New rule from HHS outlines standards for essential health benefits
FRIDAY, Feb. 22 (HealthDay News) -- In a final rule, which will make purchasing health coverage easier for consumers, mental health and substance use benefits will be expanded to 62 million Americans, according to a report published Feb. 20 by the U.S. Department of Health and Human Services.
The new rule outlines health insurer standards for a core package of benefits (essential health benefits). In addition, the rule expands mental health and substance use disorder services, including behavioral health treatment.

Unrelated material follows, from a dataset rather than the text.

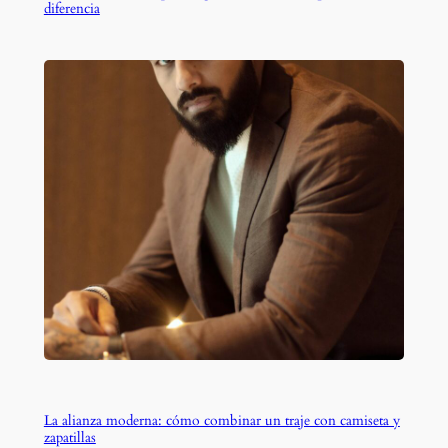
diferencia
La alianza moderna: cómo combinar un traje con camiseta y
zapatillas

According to the report, the rule expands coverage to mental health services in three ways: by including mental health and substance use disorders as essential health benefits; by applying federal parity protections to these benefits in the individual and small groups markets; and by providing quality health care, including coverage for mental health and substance use disorder services to more Americans. The rule also finalized a benchmark-based approach, which allows states to choose a benchmark plan from options offered in the market. In addition, beginning in 2014, plans that cover essential health benefits must cover a specific percentage of the costs, known as actuarial value. This will allow consumers to compare insurance plans. The health care law will also limit the annual amount of cost sharing across health plans.
"The Affordable Care Act helps people get the health insurance they need," Kathleen Sebelius, U.S. Health and Human Services Secretary, said in a statement. "People all across the country will soon find it easier to compare and enroll in health plans with better coverage, greater quality, and new benefits."